To calculate the following integral by the method of the change of variable $\int \frac{x}{\sqrt[5]{x^{2} + 2}} d x$

We will change the variable $t = x^{2} + 2$ .
$d t$ is calculated by deriving the expression of $t$ according to $x$ . But bearing in mind that, once having derived $x$ , we still have to find $d x$ (of the differential part): $d t = 2 x \cdot d x + 0 = 2 x \cdot d x$ and therefore $x \cdot d x = \frac{d t}{2}$
$\int \frac{x}{\sqrt[5]{x^{2} + 2}} d x = \frac{1}{2} \int \frac{1}{\sqrt[5]{t}} d t$
$\frac{1}{2} \int \frac{1}{\sqrt[5]{t}} d t = \frac{1}{2} \frac{t^{\frac{4}{5}}}{\frac{4}{5}} + K = \frac{5}{8} \sqrt[5]{t^{4}}$
$\frac{5}{8} \sqrt[5]{t^{4}} + K = \frac{5}{8} \sqrt[5]{(x^{2} + 2)^{4}} + K$

So we obtain: $\int \frac{x}{\sqrt[5]{x^{2} + 2}} d x = \frac{5}{8} \sqrt[5]{(x^{2} + 2)^{4}} + K$

It is necessary to bear in mind that this integral could be done almost as an immediate integral.

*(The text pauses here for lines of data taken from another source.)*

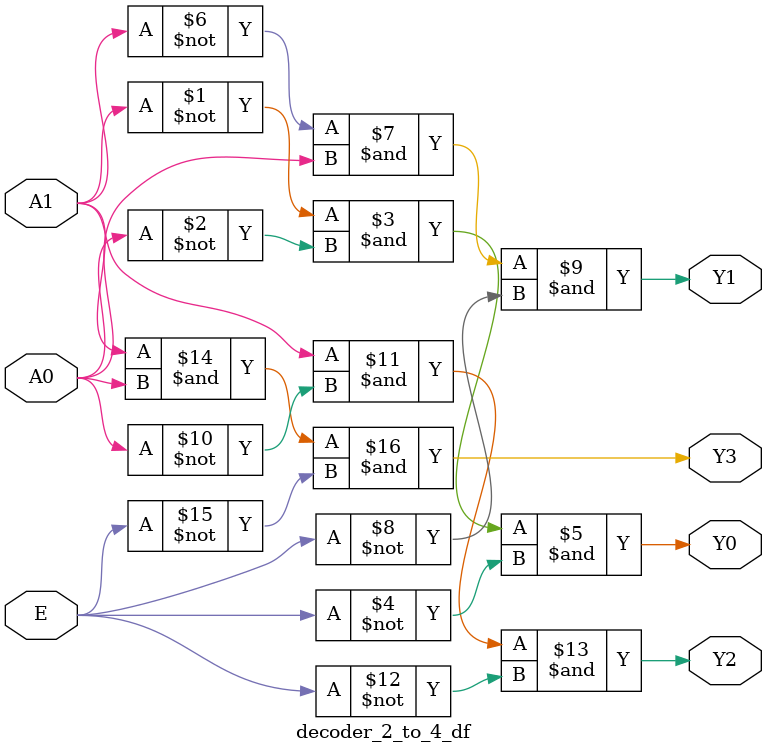
<source format=v>
module decoder_2_to_4_df (A1, A0, E, Y3, Y2, Y1, Y0);
    input A1, A0, E;
    output Y3, Y2, Y1, Y0;

assign Y0 = (~A1 & ~A0 & ~E);
assign Y1 = (~A1 & A0 & ~E);
assign Y2 = (A1 & ~A0 & ~E);
assign Y3 = (A1 & A0 & ~E);

endmodule
</source>
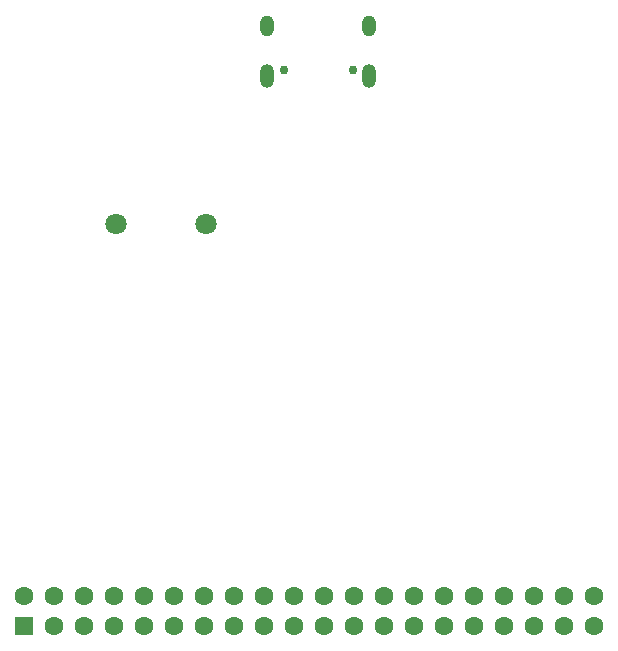
<source format=gbr>
%TF.GenerationSoftware,KiCad,Pcbnew,8.0.4*%
%TF.CreationDate,2024-12-04T20:03:35-06:00*%
%TF.ProjectId,amoguspico,616d6f67-7573-4706-9963-6f2e6b696361,rev?*%
%TF.SameCoordinates,Original*%
%TF.FileFunction,Soldermask,Bot*%
%TF.FilePolarity,Negative*%
%FSLAX46Y46*%
G04 Gerber Fmt 4.6, Leading zero omitted, Abs format (unit mm)*
G04 Created by KiCad (PCBNEW 8.0.4) date 2024-12-04 20:03:35*
%MOMM*%
%LPD*%
G01*
G04 APERTURE LIST*
%ADD10C,1.800000*%
%ADD11R,1.600000X1.600000*%
%ADD12C,1.600000*%
%ADD13C,0.750000*%
%ADD14O,1.200000X2.000000*%
%ADD15O,1.200000X1.800000*%
G04 APERTURE END LIST*
D10*
%TO.C,BUZZER1*%
X134940000Y-74500000D03*
X142560000Y-74500000D03*
%TD*%
D11*
%TO.C,U7*%
X127180000Y-108520000D03*
D12*
X127180000Y-105980000D03*
X129720000Y-108520000D03*
X129720000Y-105980000D03*
X132260000Y-108520000D03*
X132260000Y-105980000D03*
X134800000Y-108520000D03*
X134800000Y-105980000D03*
X137340000Y-108520000D03*
X137340000Y-105980000D03*
X139880000Y-108520000D03*
X139880000Y-105980000D03*
X142420000Y-108520000D03*
X142420000Y-105980000D03*
X144960000Y-108520000D03*
X144960000Y-105980000D03*
X147500000Y-108520000D03*
X147500000Y-105980000D03*
X150040000Y-108520000D03*
X150040000Y-105980000D03*
X152580000Y-108520000D03*
X152580000Y-105980000D03*
X155120000Y-108520000D03*
X155120000Y-105980000D03*
X157660000Y-108520000D03*
X157660000Y-105980000D03*
X160200000Y-108520000D03*
X160200000Y-105980000D03*
X162740000Y-108520000D03*
X162740000Y-105980000D03*
X165280000Y-108520000D03*
X165280000Y-105980000D03*
X167820000Y-108520000D03*
X167820000Y-105980000D03*
X170360000Y-108520000D03*
X170360000Y-105980000D03*
X172900000Y-108520000D03*
X172900000Y-105980000D03*
X175440000Y-108520000D03*
X175440000Y-105980000D03*
%TD*%
D13*
%TO.C,USBC1*%
X154980000Y-61430000D03*
X149180000Y-61430000D03*
D14*
X156410000Y-61930000D03*
X147750000Y-61930000D03*
D15*
X147750000Y-57750000D03*
X156410000Y-57750000D03*
%TD*%
M02*

</source>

Many integrals can be solved by many different methods.

Example

To calculate the following integral by the method of the change of variable: $\int \frac{1}{x^{2} \cdot \sqrt{4 - x^{2}}} d x$

We see that the root is somehow similar to the integral of the arc cosine, so we will use this. We will first do the change of variable $t = \frac{x}{2}$ to eliminate the $4$ from the integral.
$d t = \frac{d x}{2}$
$\int \frac{1}{x^{2} \sqrt{4 - x^{2}}} d x = \int \frac{2}{4 t^{2} \sqrt{4 - 4 t^{2}}} d t = \frac{1}{4} \int \frac{1}{t^{2} \sqrt{1 - t^{2}}} d t$
To calculate the resultant integral, we will do another change of variable. We will take now $z = \arccos t$ , so that $t = \cos z$ and $d t = - \sin z \cdot d z$ , and we obtain: $\int \frac{1}{t^{2} \sqrt{1 - t^{2}}} d t = \frac{1}{4} \int \frac{- \sin z}{\cos^{2} z \cdot \sqrt{1 - \cos^{2} z}} d z = \frac{1}{4} \int \frac{- \sin z}{\cos^{2} z \cdot \sin z} d z =$ $= \frac{- 1}{4} \int \frac{1}{\cos^{2} z} d z = \frac{- 1}{4} \cdot \tan z + K$
We first undo the change $z = \arccos t$ and then $2 x = t$ : $\frac{- 1}{4} \tan z + K = - \frac{1}{4} \tan (\arccos t) + K = - \frac{1}{4} \tan (\arccos \frac{x}{2}) + K$

So we obtain: $\int \frac{d x}{x^{2} \sqrt{4 - x^{2}}} = - \frac{1}{4} \tan (\arccos \frac{x}{2}) + K$

Example

To calculate the following integral by the method of the change of variable: $\int x \cdot e^{x^{2}} d x$

We will do the change of variable $t = x^{2}$ .
We have then $d t = 2 x \cdot d x$ , and therefore, $x \cdot d x = \frac{d t}{2}$
$\int x e^{x^{2}} d x = \int e^{t} x d x = \int e^{t} d t$
$\int e^{t} d t = e^{t} + C$
$\int e^{t} d t = e^{t} + C$

Then:

$\int x e^{x^{2}} d x = e^{x^{2}} + C$

Defined integrals by change of variable

How to proceed:

To decide the change of variable to be used ( $t$ as a function of $x$ ).
To calculate $d t$ according to $x$ and $d x$ . Calculate also the new limits of the interval of integration in the new variable.
To substitute $t$ and $d t$ in the integral, so that they eliminate $x$ . And change the integration limits.
To calculate the integral with the new variable, without need to undo the change of variables if the integration interval has been done correctly.